Другим способом ритмической организации действия во втором «Брате», так же как и в первом, является музыка. Принципы ее использования и в том и в другом случае, в общем-то, идентичны. Музыка либо включается в эпизоды, требующие повышенной эмоциональной окраски, либо скрепляет монтажные секвенции, состоящие из кратких, проходных сцен, ускоряющих повествование, либо же служит лирическим лейтмотивом того или иного героя. Знаменательно, что тексты песен соотносятся не столько с тем, что герой думает или переживает, сколько с тем, что он в этот момент делает. И ключевая строчка всегда приходится на кульминацию или завершение действия. Так в эпизоде из первого «Брата», где Данила ищет себе пристанище, слова песни «Ты войдешь в этот дом» совпадают с вручением хозяйке платы за снятую комнату, а во втором «Брате» строчка из песни «Полковник» — «На линии огня» точно совпадает с началом стрельбы.
Однако песни Бутусова, если в них вслушаться, могут быть восприняты как дополнительный философский комментарий к действию, раскрывающий опасность и шаткость ницшеанского, сверхчеловеческого позерства, например, «Я дам тебе силу, я дам тебе власть» и другие. Песни же в исполнении Земфиры, «Морального кодекса» и группы «Би-2» никаких дополнительных смыслов в себе не несут, и все их значение сводится к тому, что это музыка модная, современная и актуальная, автоматически вводящая зрителя в состояние бездумного дискотечного драйва.
Таким образом, основное отличие фильма «Брат-2» от «Брата» состоит в последовательной, но, к счастью, не доведенной до конца элиминации авторского присутствия. Во втором «Брате» уже нет ни одного персонажа, которого можно было бы счесть представителем балабановского «я», зато возникает множество других, представительствующих от лица потенциальной аудитории. Здесь уже почти нет музыки Бутусова, которая для Балабанова что-то значит, зато полно всякой современной рок-попсы, на которую покупается зритель. Здесь почти нет авторского синтаксиса, авторской интонации, авторского способа повествования. Но в результате мы получаем развернутую идиллическую картинку «братского» криминального социума, краткий конспект «братской» идеологии и впечатляющую демонстрацию эстетических пристрастий и примитивных способов восприятия, характерных для нынешнего полуразмытого и докультурного состояния общества. Режиссер демонстрирует все это как бы со стороны, и вынужденная авторская дистанция прочитывается едва ли не как ирония. А рассказанная история, утратив сколько-нибудь внятные реалистические и психологические мотивировки, превращается в чистое развлечение, в цепочку бессмысленных номеров, за которыми можно следить расслабленно и не без приятности, выковыривая из этого слоеного пирога лично тебе предназначенную изюмину, сопереживать же здесь решительно некому и незачем.

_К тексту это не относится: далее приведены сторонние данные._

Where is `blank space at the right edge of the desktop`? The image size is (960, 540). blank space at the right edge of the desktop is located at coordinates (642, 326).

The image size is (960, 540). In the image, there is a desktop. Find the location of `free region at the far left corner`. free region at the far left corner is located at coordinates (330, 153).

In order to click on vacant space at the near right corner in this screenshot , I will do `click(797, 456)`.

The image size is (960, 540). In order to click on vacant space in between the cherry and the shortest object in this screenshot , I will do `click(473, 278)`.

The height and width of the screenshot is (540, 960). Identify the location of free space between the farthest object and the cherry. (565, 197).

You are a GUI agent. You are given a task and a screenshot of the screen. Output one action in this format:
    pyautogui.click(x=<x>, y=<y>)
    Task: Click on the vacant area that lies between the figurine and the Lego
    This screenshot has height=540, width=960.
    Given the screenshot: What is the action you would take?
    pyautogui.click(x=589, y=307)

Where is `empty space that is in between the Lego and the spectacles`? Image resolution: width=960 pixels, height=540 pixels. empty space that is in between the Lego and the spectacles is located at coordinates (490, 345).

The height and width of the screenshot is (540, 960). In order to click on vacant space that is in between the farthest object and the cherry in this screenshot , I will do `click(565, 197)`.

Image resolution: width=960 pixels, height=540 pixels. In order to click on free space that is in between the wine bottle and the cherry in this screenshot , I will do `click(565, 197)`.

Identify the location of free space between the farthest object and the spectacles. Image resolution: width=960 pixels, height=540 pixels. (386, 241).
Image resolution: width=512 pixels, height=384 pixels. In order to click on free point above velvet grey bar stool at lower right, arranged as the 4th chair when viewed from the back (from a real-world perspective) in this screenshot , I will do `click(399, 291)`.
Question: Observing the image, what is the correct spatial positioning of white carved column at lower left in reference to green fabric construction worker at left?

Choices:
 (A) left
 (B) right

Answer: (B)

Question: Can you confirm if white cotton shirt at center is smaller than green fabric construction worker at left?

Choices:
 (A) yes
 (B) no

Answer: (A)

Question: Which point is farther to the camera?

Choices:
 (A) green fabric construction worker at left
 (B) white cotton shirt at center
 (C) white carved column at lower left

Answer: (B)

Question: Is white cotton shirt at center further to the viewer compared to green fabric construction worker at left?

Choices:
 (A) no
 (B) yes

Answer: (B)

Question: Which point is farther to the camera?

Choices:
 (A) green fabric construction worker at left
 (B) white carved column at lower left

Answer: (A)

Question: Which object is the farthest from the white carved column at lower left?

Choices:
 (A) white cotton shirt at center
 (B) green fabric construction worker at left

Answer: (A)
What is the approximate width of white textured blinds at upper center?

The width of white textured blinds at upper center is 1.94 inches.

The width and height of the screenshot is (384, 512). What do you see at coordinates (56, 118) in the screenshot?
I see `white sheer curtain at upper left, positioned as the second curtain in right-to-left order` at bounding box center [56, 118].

В результате такого отслоения фильма от авторского, режиссерского «я» мифологема «сильного героя» оказывается лишенной той силы соблазна, которая тревожила многих в первом «Брате». Там действительно могло возникнуть опасение, что эффектная демонстрация подвигов простодушного дикаря, которому «все позволено», способна поколебать и без того расшатанные в обществе нравственные устои. Теперь мы увидели, что деятельность этого «все себе позволившего» сверхчеловека и его «братьев» сводится к таким вопиющим глупостям, а идеология их, выраженная впрямую и внятно, настолько плоска и убога, что вряд ли кому-нибудь придет в голову воспринимать все это всерьез. В новом «Брате» — в его искусственной, глянцевой, пласмассовой ткани уже никакого соблазна нет. А есть лишь качественный аттракцион, изящно балансирующий на грани автопародии, способный доставить удовольствие различным категориям нашего многомиллионного народа и, за что отдельное спасибо Балабанову и Сельянову, задающий достаточно высокую планку чисто технического исполнения этого откровенно мейнстримовского кино.